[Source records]
BEGIN

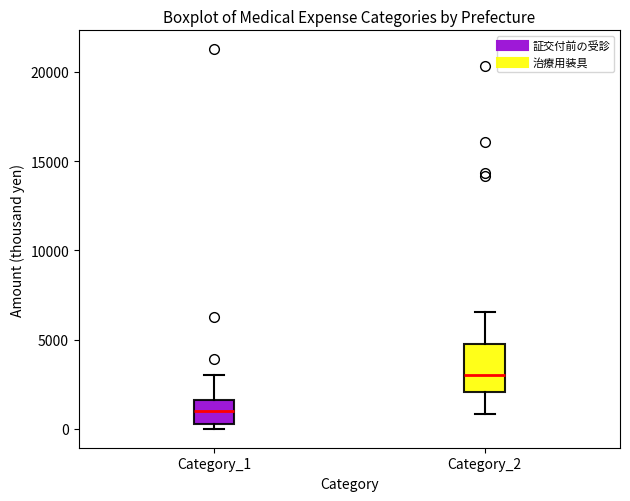

Comparing the boxes themselves (not the whiskers), which one is the tallest?

Category_2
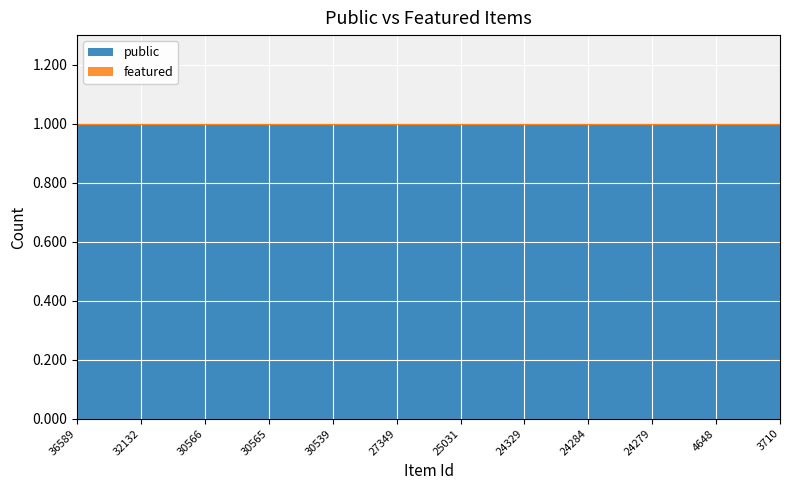

True or false: featured and public cross at least once.

False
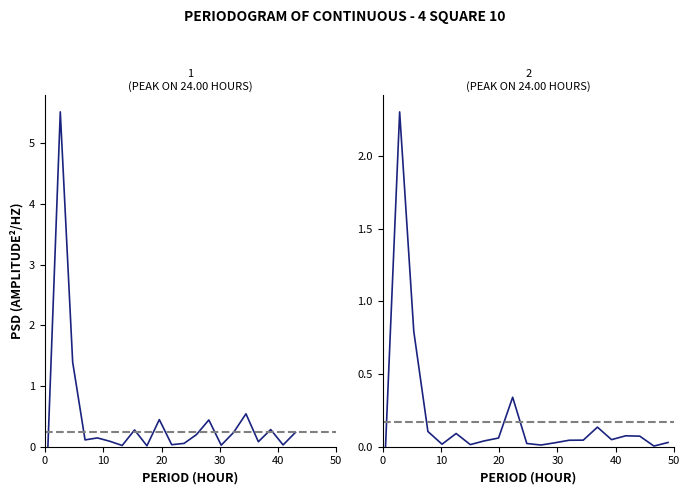

Between 00:44 and 00:02, which is larger?

00:44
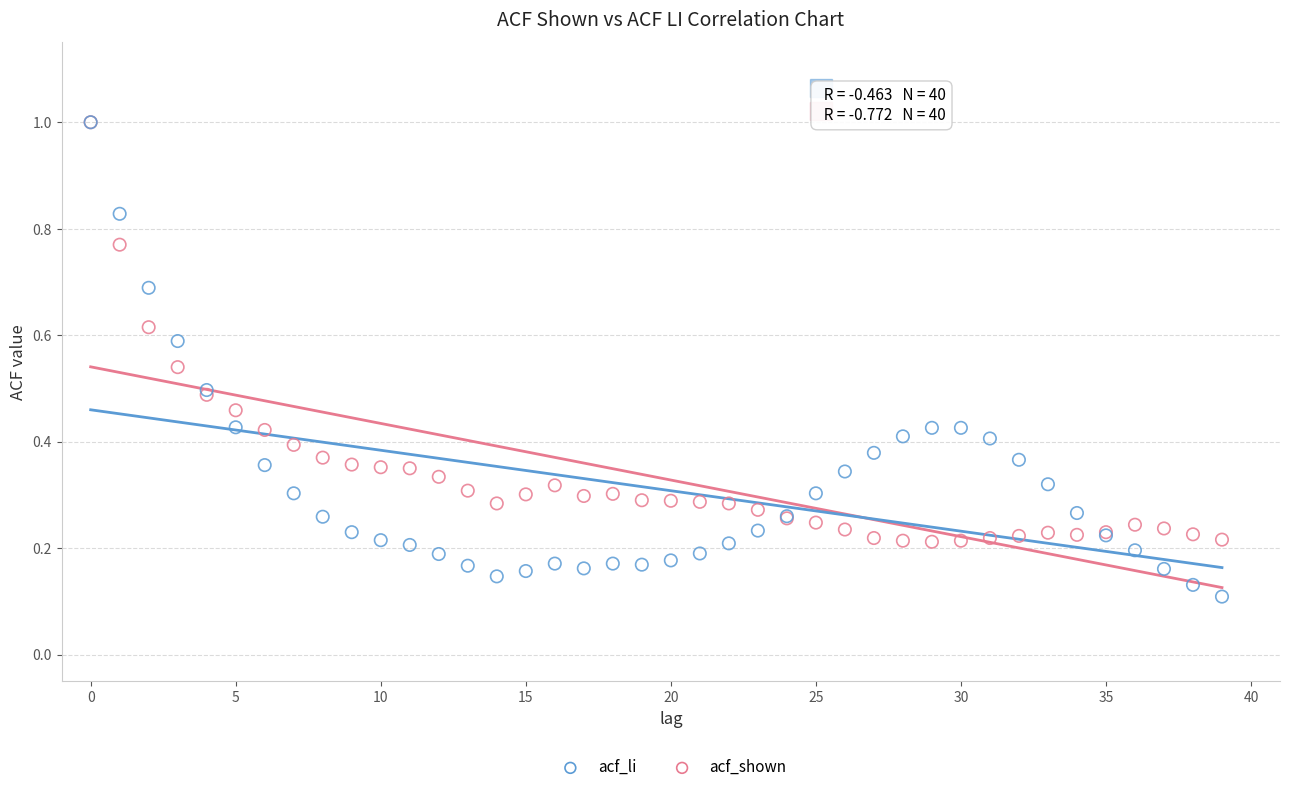

Which series reaches the minimum Y coordinate?

acf_li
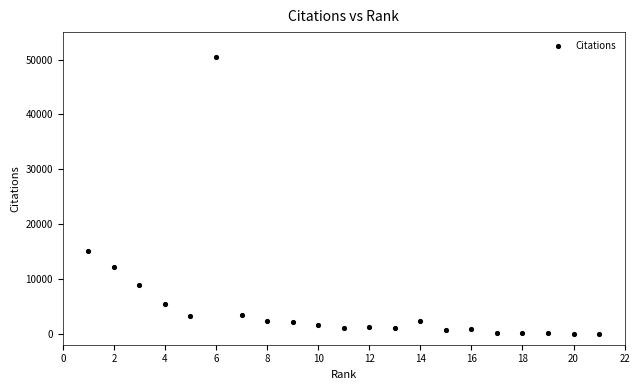

What Y value in the scatter plot is closest to 25273?

15164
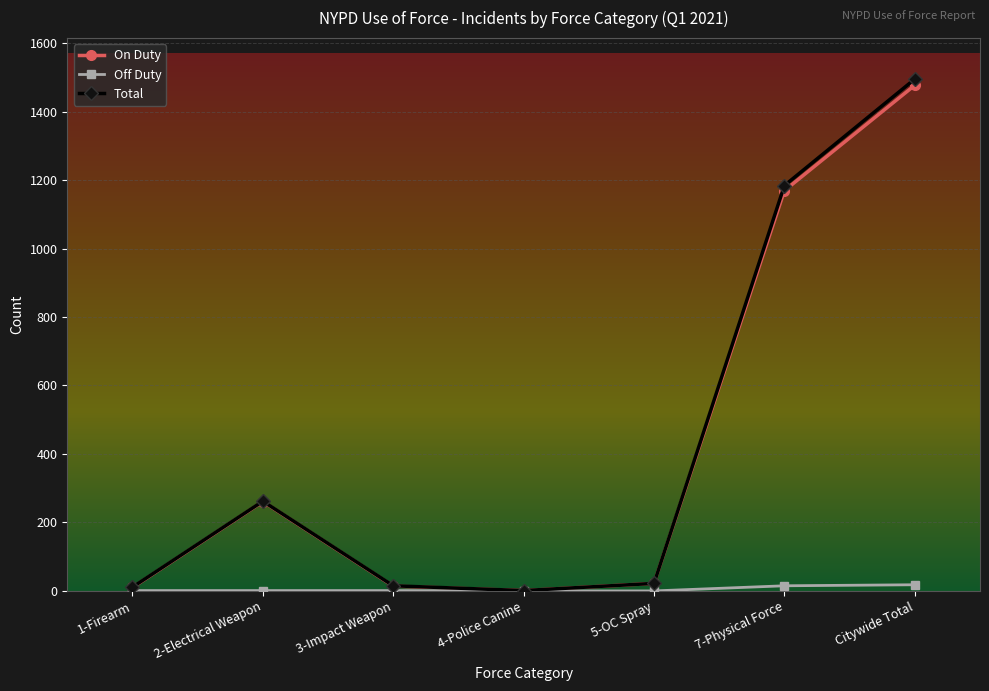

What is the label of the 5th point from the right?

3-Impact Weapon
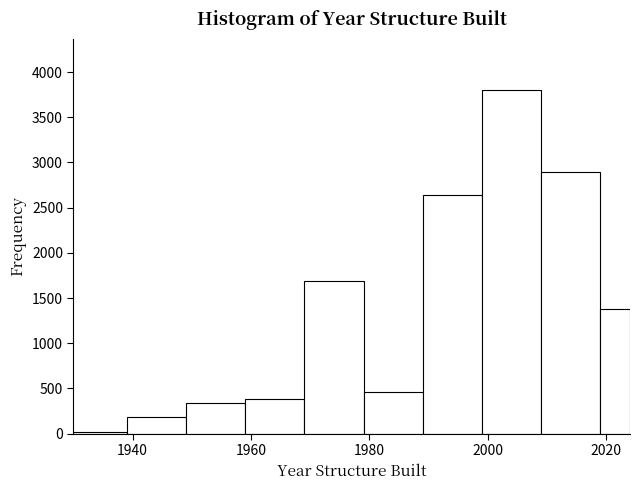

Around what value on the x-axis is the tallest bar? Give the approximate position of its centre, as read against the axis.

2004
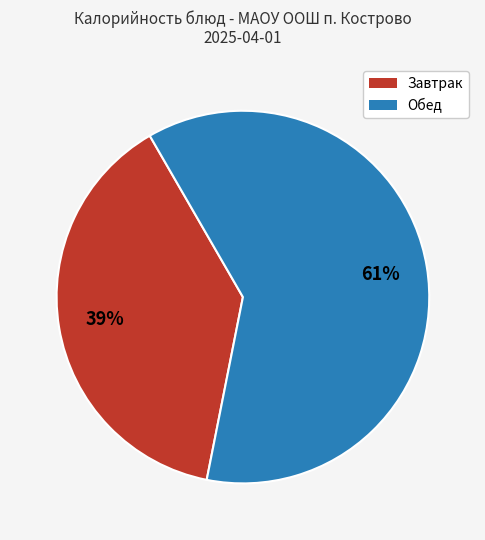

Does any single category account for the majority?

Yes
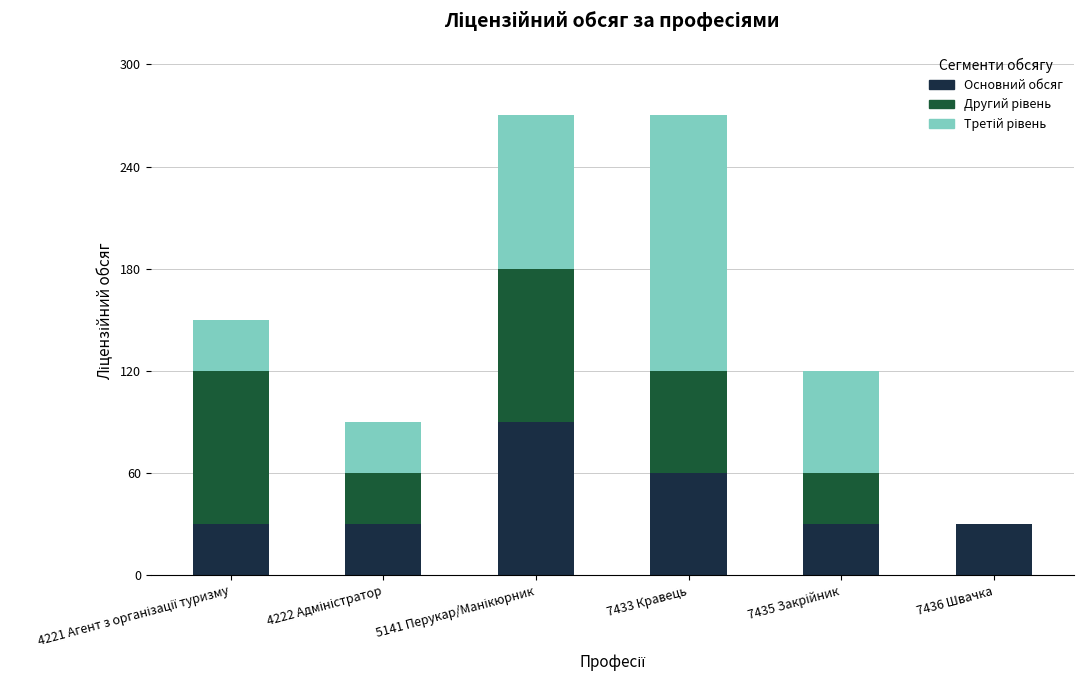

What is the total value across all series at 7433 Кравець?

270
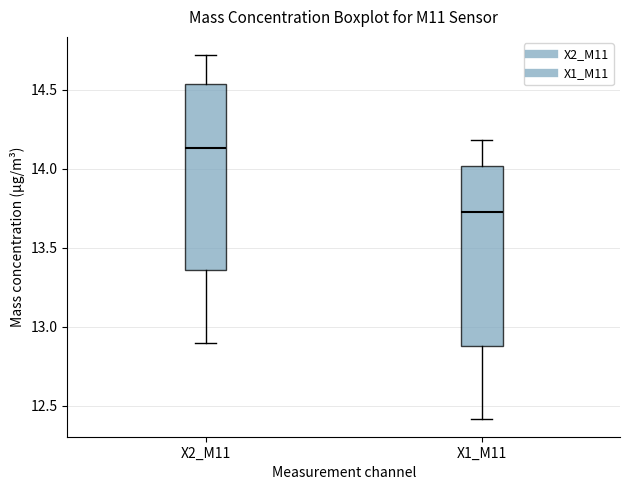

Reading left to right, transcribe this box plot: for each box, give where its median line is, the range the box spans, and where its two whiskers end, as read against the y-axis. The values are not printed on the chart, so give them approximately, as read against the axis.

X2_M11: median 14.15, box 13.35 to 14.55, whiskers 12.90 to 14.70
X1_M11: median 13.75, box 12.90 to 14.00, whiskers 12.40 to 14.20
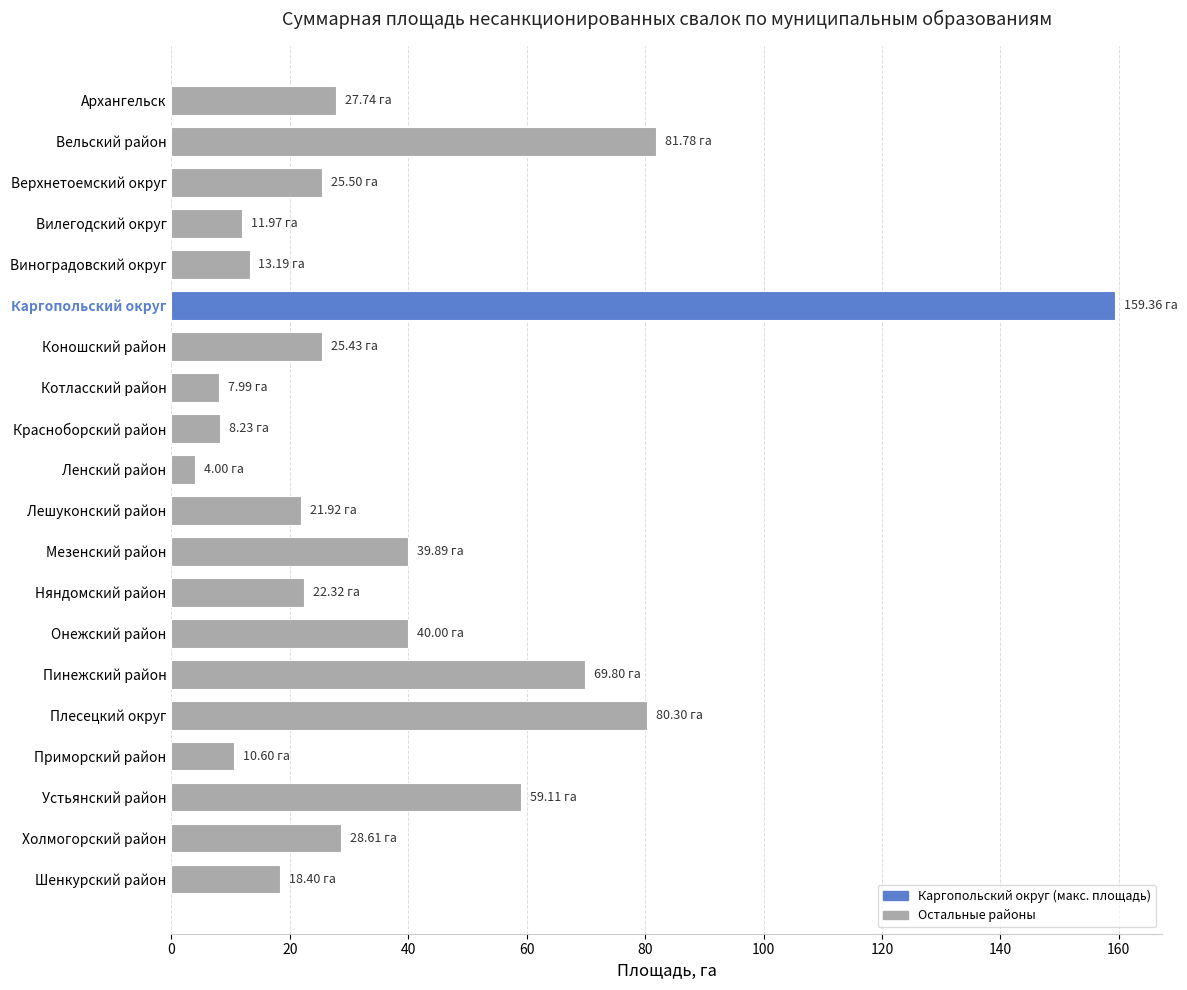

What is the label of the 19th bar from the bottom?

Вельский район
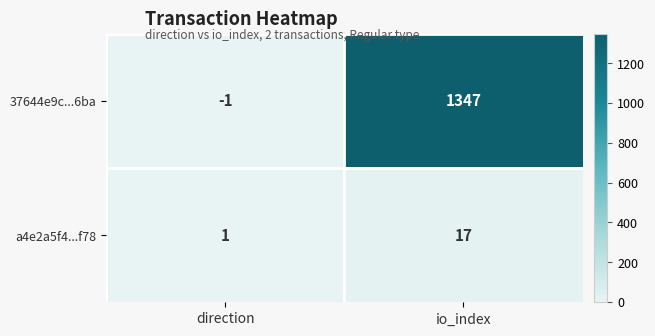

At which category does the chart reach its minimum across all series?

direction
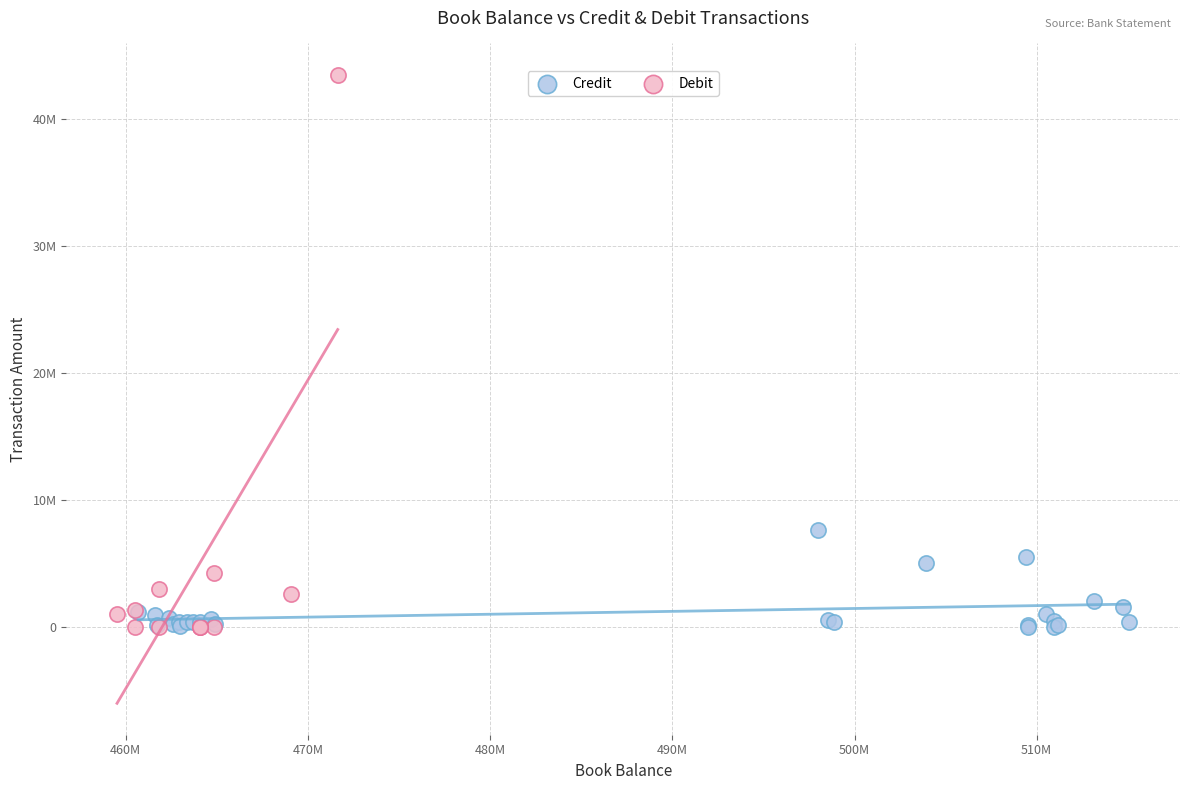

Which series reaches the maximum Y coordinate?

Debit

END

● **EXERCISE REQUIREMENTS**
Please rewrite all the data above, replacing each "series" with "group" and changing nothing else. Leave the pictures out of your version.

● **RESULT BELOW**
Comparing the boxes themselves (not the whiskers), which one is the tallest?

Category_2

True or false: featured and public cross at least once.

False

Between 00:44 and 00:02, which is larger?

00:44

Which group reaches the minimum Y coordinate?

acf_li

What Y value in the scatter plot is closest to 25273?

15164

What is the label of the 5th point from the right?

3-Impact Weapon

Around what value on the x-axis is the tallest bar? Give the approximate position of its centre, as read against the axis.

2004

Does any single category account for the majority?

Yes

What is the total value across all group at 7433 Кравець?

270

Reading left to right, transcribe this box plot: for each box, give where its median line is, the range the box spans, and where its two whiskers end, as read against the y-axis. The values are not printed on the chart, so give them approximately, as read against the axis.

X2_M11: median 14.15, box 13.35 to 14.55, whiskers 12.90 to 14.70
X1_M11: median 13.75, box 12.90 to 14.00, whiskers 12.40 to 14.20

What is the label of the 19th bar from the bottom?

Вельский район

At which category does the chart reach its minimum across all group?

direction

Which group reaches the maximum Y coordinate?

Debit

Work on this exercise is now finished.